◆ **EXCERPT PROVIDED**
════════════════

1

I'm trying to merge multiple .txt files that are in a .zip file into only one .txt file in Python.

My code is the following:

firstfile = Path(r'C:\Users\Viniz\Downloads\devkmbe-5511001_05-12-2022_00_20_09.zip\AudioCaptureMemoryUsage_01_12_2022.txt')
secondfile = Path(r'C:\Users\Viniz\Downloads\devkmbe-5511001_05-12-2022_00_20_09.zip\AudioMatchingMemoryUsage_01_12_2022.txt')

newfile = input("Enter the name of the new file: ")
print()
print("The merged content of the 2 files will be in", newfile)

with open(newfile, "wb") as wfd:
    for f in [firstfile, secondfile]:
        with open(f, "rb") as fd:
            shutil.copyfileobj(fd, wfd, 1024 * 1024 * 10)

print("\nThe content is merged successfully.!")
print("Do you want to view it ? (y / n): ")

check = input()
if check == 'n':
    exit()
else:
    print()
    c = open(newfile, "r")
    print(c.read())
    c.close()



Thanks.

I tried to merge them in only one file but it doesn't worked.

ViniPonce
  • 13
  • 2

2 Answers2

1

To merge the files, you'll need to first extract the files from the zip file, then merge them, and then write the merged content to a new file. Here is an example of how you can do this using the zipfile module.

Update: If the .txt files are located inside a folder within the zip file, you'll need to include the folder name in the path when opening the files.

════════════════

◆ **EXERCISE 1**
Rewrite the stretch from "To merge the files, you'll" through "opening the files." in the forum thread on merging zipped text files, swapping "folder" for "directory".

════════════════

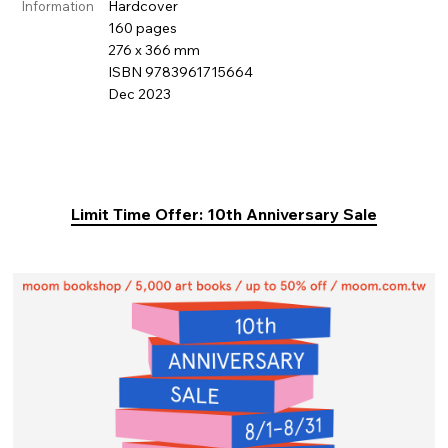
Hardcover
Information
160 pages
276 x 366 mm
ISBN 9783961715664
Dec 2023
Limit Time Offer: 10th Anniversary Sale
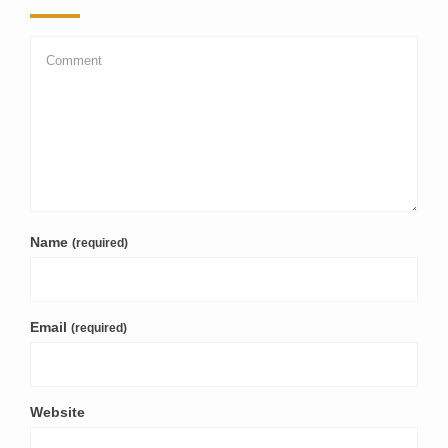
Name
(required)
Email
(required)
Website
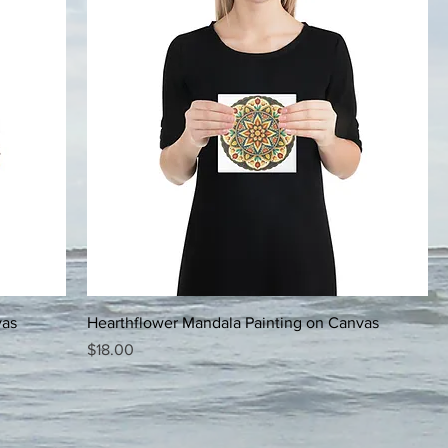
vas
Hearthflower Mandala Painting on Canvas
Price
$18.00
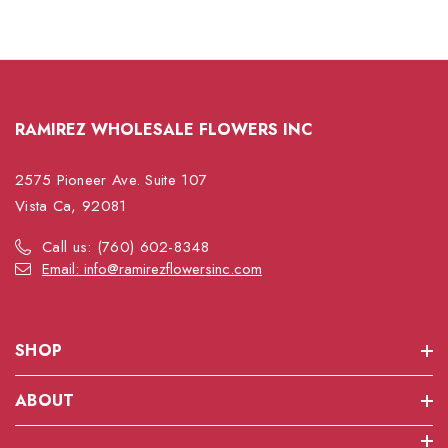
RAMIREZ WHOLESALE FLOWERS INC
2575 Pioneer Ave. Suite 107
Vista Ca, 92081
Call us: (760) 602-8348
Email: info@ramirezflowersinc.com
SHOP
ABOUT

════════════════

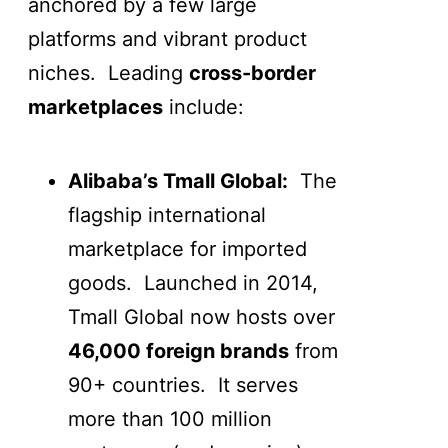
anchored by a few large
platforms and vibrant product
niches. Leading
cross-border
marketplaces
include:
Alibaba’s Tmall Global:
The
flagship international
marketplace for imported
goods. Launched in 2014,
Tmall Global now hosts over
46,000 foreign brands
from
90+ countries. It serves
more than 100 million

════════════════

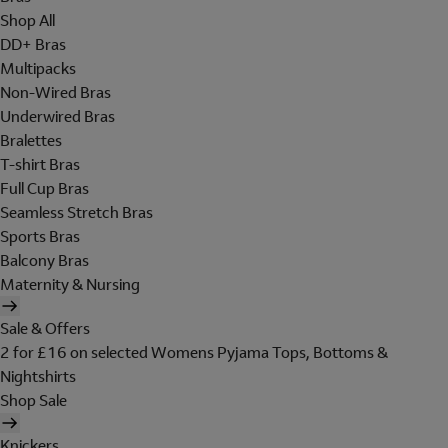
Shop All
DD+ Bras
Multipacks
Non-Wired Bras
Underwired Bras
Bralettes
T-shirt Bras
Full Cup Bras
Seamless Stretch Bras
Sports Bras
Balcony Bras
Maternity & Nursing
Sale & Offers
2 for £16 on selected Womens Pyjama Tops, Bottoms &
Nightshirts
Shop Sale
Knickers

════════════════

◆ **EXERCISE 2**
Pull out every line of the records that contains the string "Tmall", with case counting.

◆ **RESULT 1**
To merge the files, you'll need to first extract the files from the zip file, then merge them, and then write the merged content to a new file. Here is an example of how you can do this using the zipfile module.

Update: If the .txt files are located inside a directory within the zip file, you'll need to include the directory name in the path when opening the files.

◆ **RESULT 2**
Alibaba’s Tmall Global:
Tmall Global now hosts over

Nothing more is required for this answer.